When scientists replace a gene (DNA) from one species with the same gene (DNA) from a different species, the same amino acids will be produced. This happens because A) all organisms have nucleic acids, so they all produce amino acids. B) all organisms have DNA, so they produce the same biological molecules. C) all organisms carry out transcription the same way, so translation produces the same amino acids. D) all organisms share a common ancestor, so their genetic code is universal.

OpenStudy (anonymous):

C, i think

OpenStudy (anonymous):

and this should be in biology section :)

OpenStudy (anonymous):

a

OpenStudy (anonymous):

Weird... it says I am in the biology section

OpenStudy (anonymous):

Now it is clear that genes are what carry our traits through generations and that genes are made of deoxyribonucleic acid (DNA). But genes themselves don't do the actual work. Rather, they serve as instruction books for making functional molecules such as ribonucleic acid (RNA) and proteins, which perform the chemical reactions in our bodies.

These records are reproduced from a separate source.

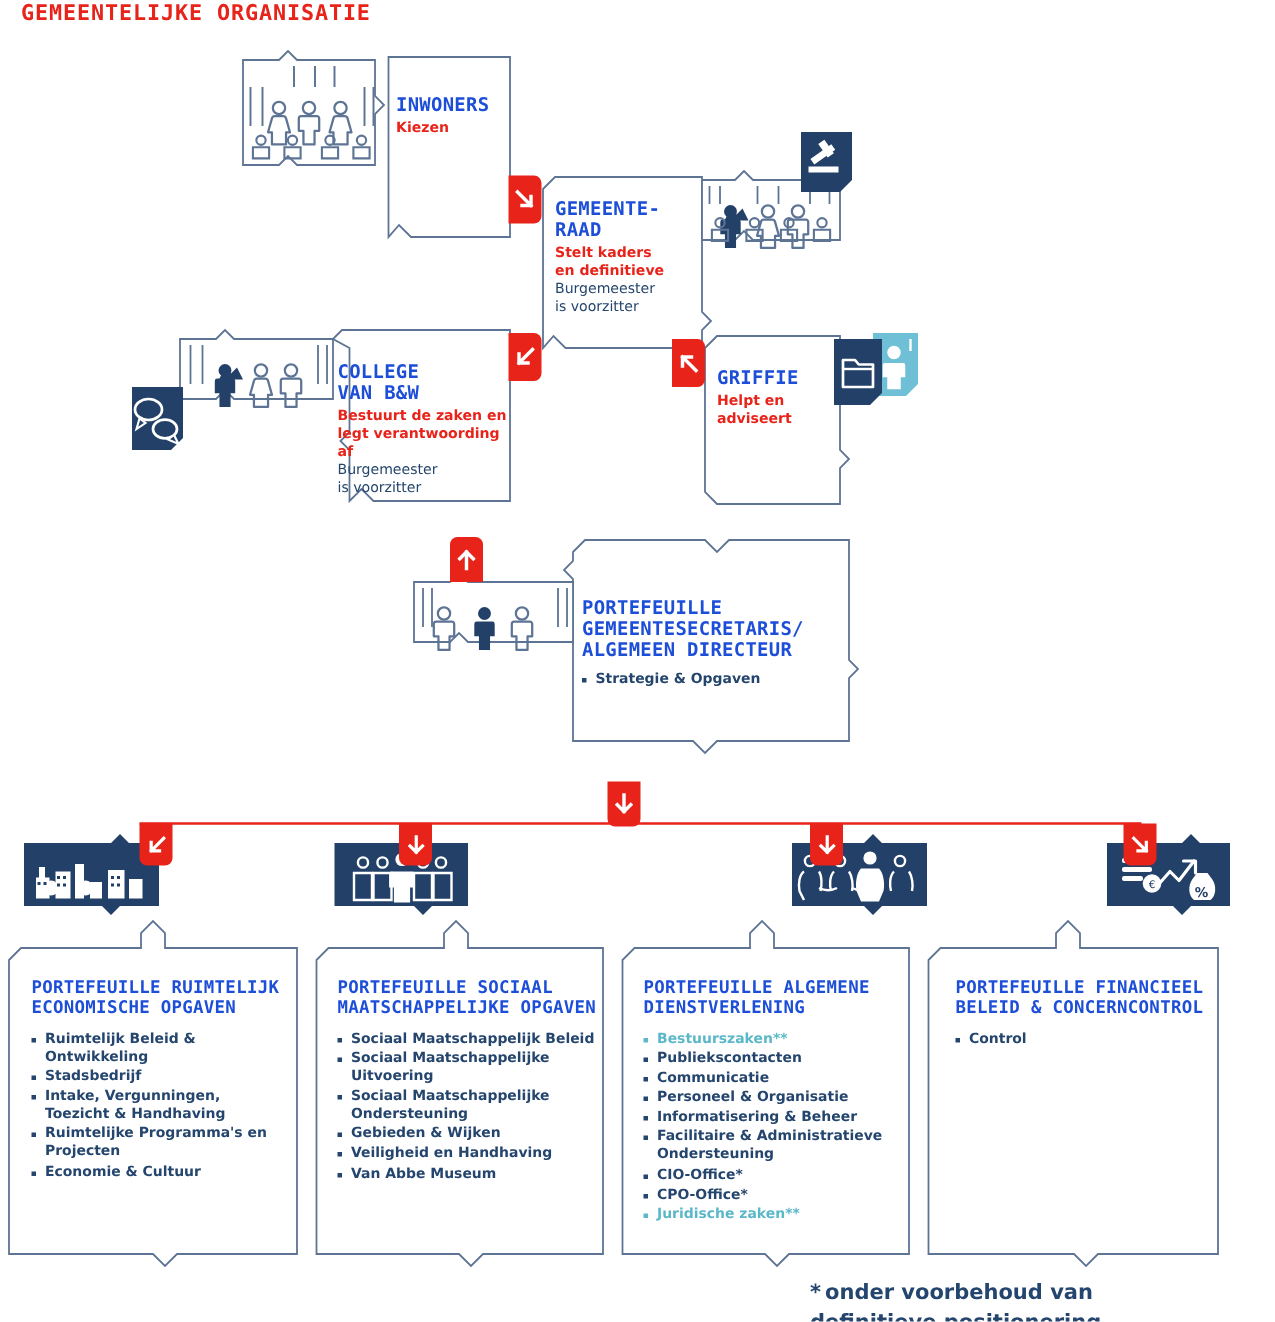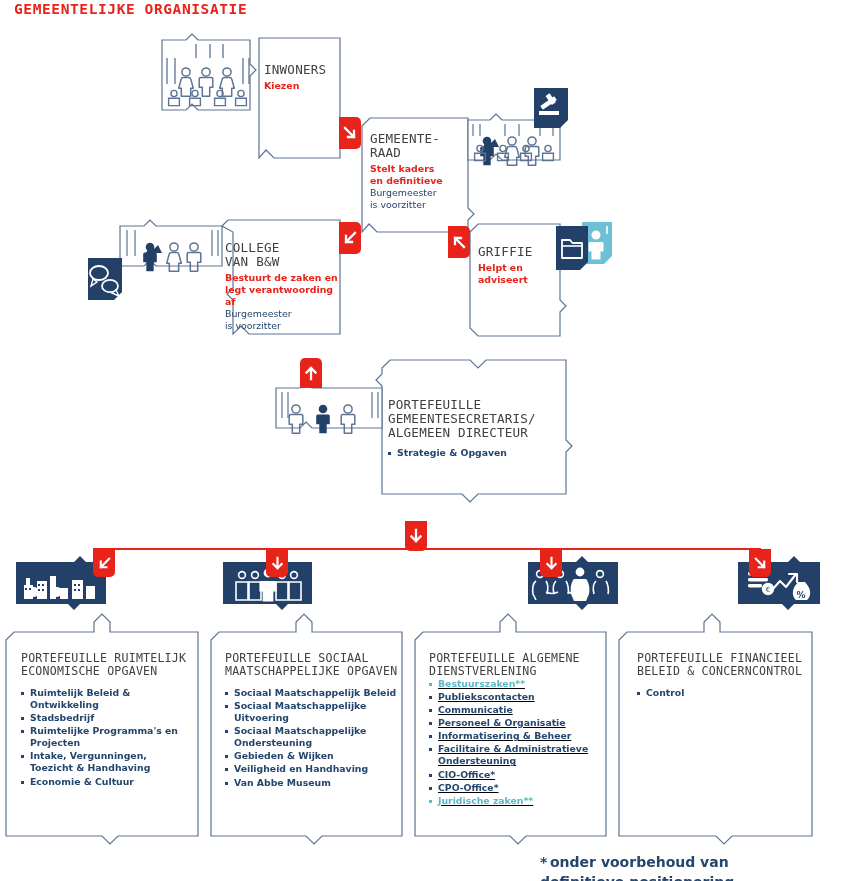--- a/index.html
+++ b/index.html
@@ -29,21 +29,21 @@
     color:#E8231A;white-space:nowrap;
   }
 
   
   svg.layer{position:absolute;left:0;top:0;width:850px;height:881px;overflow:visible;pointer-events:none;}
 
   
   .blk{position:absolute;}
   .hdr{
     font-family:"DejaVu Sans Mono", monospace;
-    font-weight:normal;color:#404040;letter-spacing:.2px;
+    font-weight:bold;color:#1d4ed8;letter-spacing:.2px;
     line-height:1.12;
   }
   .hdr.h1{font-size:12.6px;}
   .hdr.h2{font-size:11.6px;}
   .sub-red{
     color:#E8231A;font-weight:bold;font-size:9.4px;line-height:1.28;
     font-family:"DejaVu Sans", sans-serif;margin-top:3px;
   }
   .sub-navy{
     color:#24456D;font-weight:normal;font-size:9.4px;line-height:1.28;
@@ -394,22 +394,22 @@
   </div>
 
   <div class="blk" style="left:21px;top:652px;width:172px;">
     <div class="hdr h2">
       <div>PORTEFEUILLE RUIMTELIJK</div>
       <div>ECONOMISCHE OPGAVEN</div>
     </div>
     <ul class="bul" style="margin-top:9px;">
       <li><span>Ruimtelijk Beleid &amp; Ontwikkeling</span></li>
       <li><span>Stadsbedrijf</span></li>
+      <li><span>Intake, Vergunningen,</span><br><span>Toezicht &amp; Handhaving</span></li>
       <li><span>Ruimtelijke Programma's en</span><br><span>Projecten</span></li>
-      <li><span>Intake, Vergunningen,</span><br><span>Toezicht &amp; Handhaving</span></li>
       <li><span>Economie &amp; Cultuur</span></li>
     </ul>
   </div>
 
   <div class="blk" style="left:225px;top:652px;width:176px;">
     <div class="hdr h2">
       <div>PORTEFEUILLE SOCIAAL</div>
       <div>MAATSCHAPPELIJKE OPGAVEN</div>
     </div>
     <ul class="bul" style="margin-top:9px;">
@@ -420,21 +420,21 @@
       <li><span>Veiligheid en Handhaving</span></li>
       <li><span>Van Abbe Museum</span></li>
     </ul>
   </div>
 
   <div class="blk" style="left:429px;top:652px;width:176px;">
     <div class="hdr h2">
       <div>PORTEFEUILLE ALGEMENE</div>
       <div>DIENSTVERLENING</div>
     </div>
-    <ul class="bul" style="text-decoration:underline;">
+    <ul class="bul" style="margin-top:9px;">
       <li class="teal"><span>Bestuurszaken**</span></li>
       <li><span>Publiekscontacten</span></li>
       <li><span>Communicatie</span></li>
       <li><span>Personeel &amp; Organisatie</span></li>
       <li><span>Informatisering &amp; Beheer</span></li>
       <li><span>Facilitaire &amp; Administratieve</span><br><span>Ondersteuning</span></li>
       <li><span>CIO-Office*</span></li>
       <li><span>CPO-Office*</span></li>
       <li class="teal"><span>Juridische zaken**</span></li>
     </ul>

Proteins do many other things, too. They provide the body's main building materials, forming the cell's architecture and structural components. But one thing proteins can't do is make copies of themselves. When a cell needs more proteins, it uses the manufacturing instructions coded in DNA. The DNA code of a gene—the sequence of its individual DNA building blocks, labeled A (adenine), T (thymine), C (cytosine) and G (guanine) and collectively called nucleotides— spells out the exact order of a protein's building blocks, amino acids. Occasionally, there is a kind of typographical error in a gene's DNA sequence. This mistake— which can be a change, gap or duplication—is called a mutation.